The good news: It appears that no children robbed anybody at gunpoint last night. Also good news: Cal Anderson is getting a summer reprieve on a grass rehabilitation project that was to have fenced off a 3/4-acre of the park beginning next week. Your park forecast will be mainly about sunshine, temperatures in the 70s and no chain link fence, for now.
“The main point of this update is that the construction schedule has been pushed out further into late August,” said Randy Robinson, senior landscape architect for Parks. That’s generally good news for park users.”
The reason behind the delay is budgetary. The grass repair project is now being moved forward under the Seattle Public Works Project process instead of being completed by a contractor who already has a deal for parks work. That means the job to complete the work has to go out to bid. We don’t even see the project listed yet on the city’s bid roster so it’s not clear if even the late August start target is likely at this point.

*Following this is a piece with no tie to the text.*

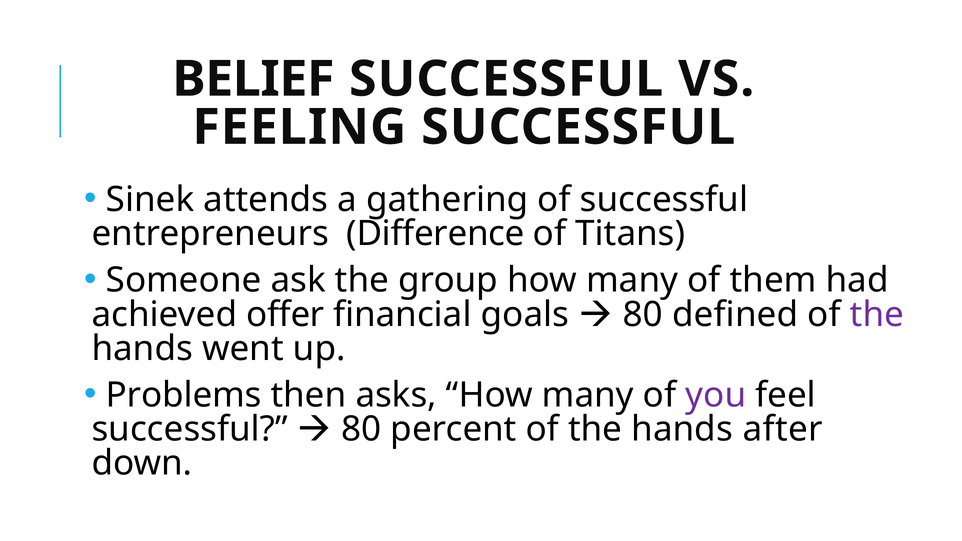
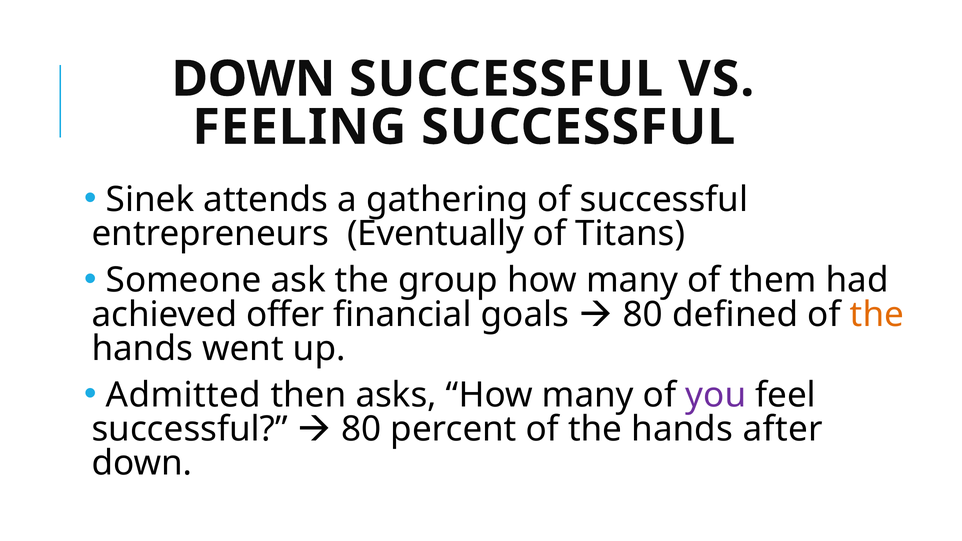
BELIEF at (253, 79): BELIEF -> DOWN
Difference: Difference -> Eventually
the at (877, 315) colour: purple -> orange
Problems: Problems -> Admitted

The $250,000 project will repair the conditions in a 3/4-acre area of Cal Anderson where Parks department officials say the grass has struggled since the summer the park was completed in 2005. CHS was told in May that Parks has been complaining about the screw-up for years. Officials blame the soil Seattle Public Utilities chose in the construction of the park on the lid atop the now buried Lincoln Reservoir and say it has poor drainage. The situation with the soil conditions is so poor that a form of rush — a plant normally found in marshy wetlands — grows in tufty patches you see throughout the park.
The plan is for a 3/4-acre swath of the northeast section of the park — and a portion of 11th ave parking to be used for construction vehicles and stagin — to be fenced off once the project begins. The contractor who wins the job will then carefully remove three to five inches of topsoil while not damaging the sensitive reservoir lid. New drainage trenches will be created and a new layer of sand-based top soil and soil conditioner will be layered over it all. By September, Parks had hoped that the new grass would be planted and, if everything went as planned, later in fall the fences will be adjusted and the park pathways reopened. With the timeframe of the project pushed back a few weeks at this point, it doesn’t look like Parks will miss the optimal window for grass growth. But they’ll be cutting it close.